Leuenberger Moritz · Bundesrat · 2000-06-13
Leuenberger Moritz · Bundesrat · Zürich · 2000-06-13
Wortprotokoll
Die Antwort auf die Frage von Frau Genner zu den Belastungsgrenzwerten würde ich, wenn Sie einverstanden sind, mit der Antwort auf die Frage von Frau Leutenegger Oberholzer zusammenhängen.
Die Belastungsgrenzwerte für den Lärm der zivilen Flugplätze schaffen die Basis für die Beurteilung des Fluglärms. Diese Werte sind nach dem Umweltschutzgesetz so festzulegen, dass nach dem Stand der Wissenschaft oder der Erfahrung Immissionen unterhalb dieser Werte die Bevölkerung in ihrem Wohlbefinden "nicht erheblich stören", so der Gesetzestext.

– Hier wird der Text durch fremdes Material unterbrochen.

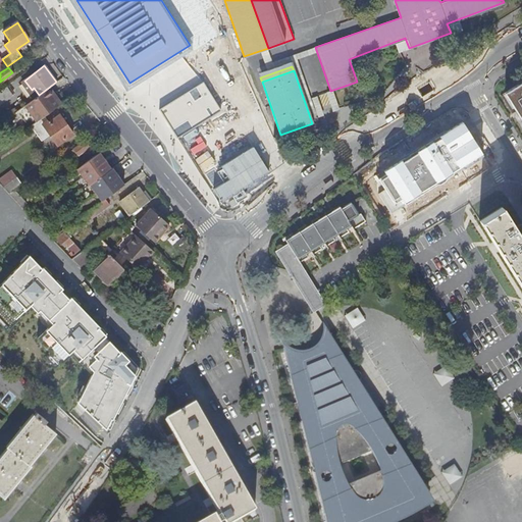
[(161,109),(178,137),(220,109),(204,83),(161,109)]
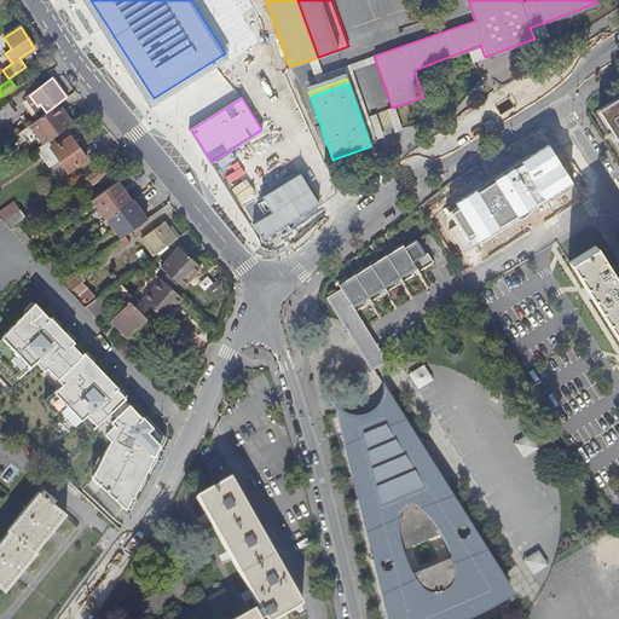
[(618,99),(599,113),(618,145),(618,99)]
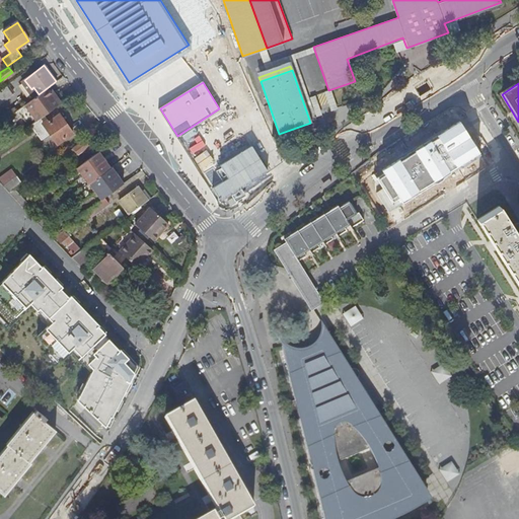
[(6,87),(0,91),(0,104),(0,103),(12,94),(6,87)]
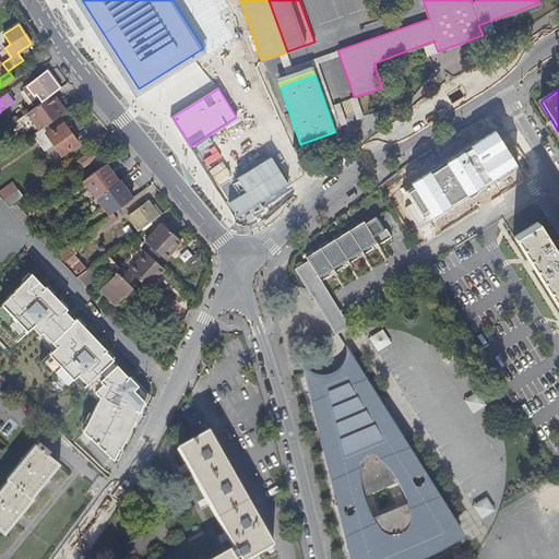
[(50,95),(42,102),(24,115),(34,127),(37,131),(48,125),(63,113),(50,95)]
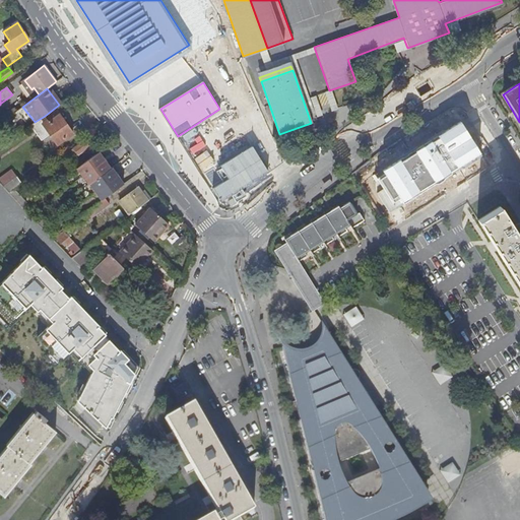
[(35,122),(30,126),(31,127),(30,127),(34,131),(34,130),(42,140),(50,134),(58,144),(73,133),(62,119),(60,121),(56,117),(49,122),(45,116),(35,122)]
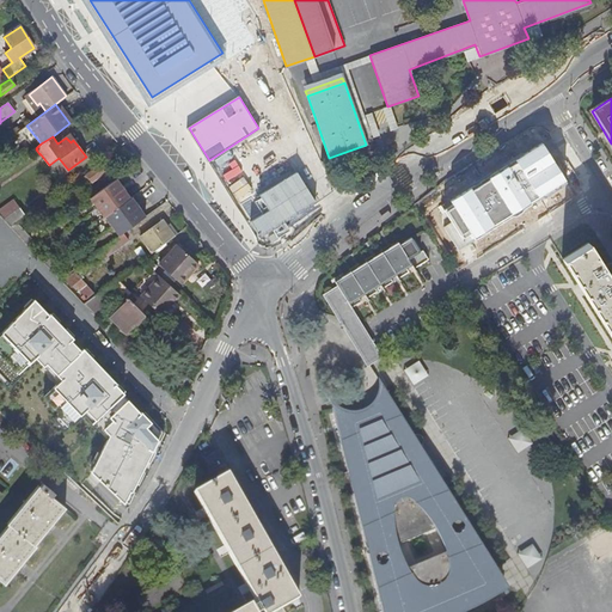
[(108,158),(86,175),(91,182),(99,176),(105,185),(120,175),(117,170),(110,175),(106,170),(114,165),(108,158)]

Der Bundesrat hat bei der Wahrnehmung seiner Gesetzgebungskompetenz einen gewissen Ermessensspielraum. In seinem Entscheid hat der Bundesrat die Verordnung in wesentlichen Teilen so verabschiedet, wie sie zur Vernehmlassung gelangte. So ist die Beurteilungsmethode mittels des Fluglärm-Mittelungspegels Leq, das Nachtflugverbot und die Harmonisierung zwischen dem Umweltrecht und dem Luftfahrtrecht ohne Änderungen übernommen worden. Insbesondere wurden auch die Planungswerte ohne materielle Änderungen beibehalten. Das bedeutet, dass in einem deutlich grösseren Umkreis als bisher keine neuen Wohnbauzonen ausgeschieden oder erschlossen werden dürfen. Dadurch wird verhindert, dass längerfristig noch mehr Personen in einem Umkreis um den Flughafen angesiedelt werden, in welchem Fluglärmstörungen wahrscheinlich sind.

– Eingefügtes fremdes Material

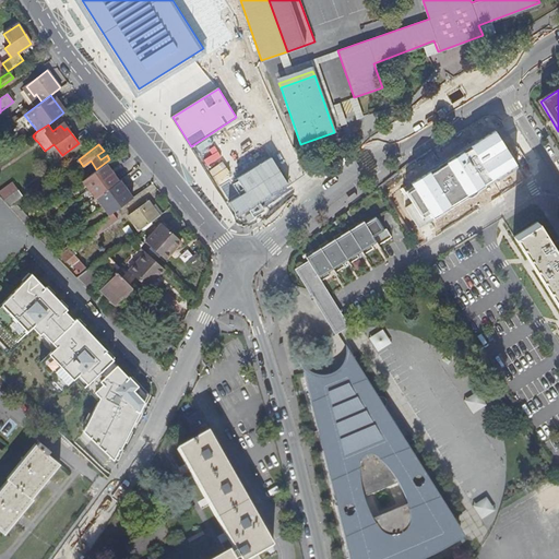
[(83,166),(79,159),(70,165),(72,167),(70,169),(72,174),(75,171),(75,173),(83,166)]
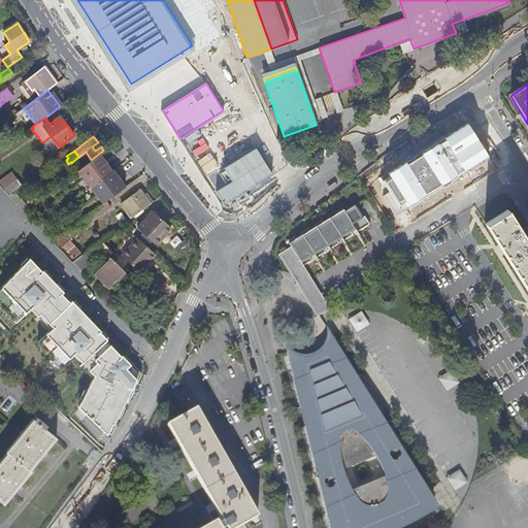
[(101,154),(77,170),(84,178),(90,187),(91,187),(112,170),(108,164),(108,163),(106,160),(105,160),(101,154)]
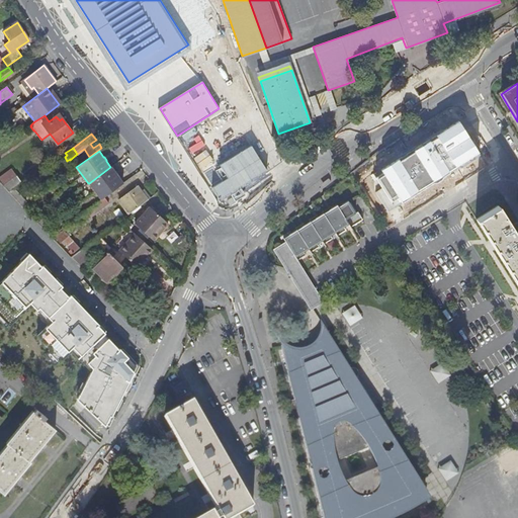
[(89,183),(101,199),(104,196),(122,184),(122,183),(123,182),(119,176),(116,172),(111,166),(110,167),(89,183)]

Eine gewisse Abweichung hat der Bundesrat lediglich in den in der Frage von Frau Leutenegger Oberholzer erwähnten Fällen vorgenommen. Er hat dabei der wirtschaftlichen Bedeutung der Landesflughäfen für die Schweiz und der Besonderheit von Fluglärm Rechnung getragen. Diese Änderung besteht darin, dass die zum Vermindern anderer Lärmbelastungen möglichen Schallschutzwände beim Fluglärm nicht wirksam sind.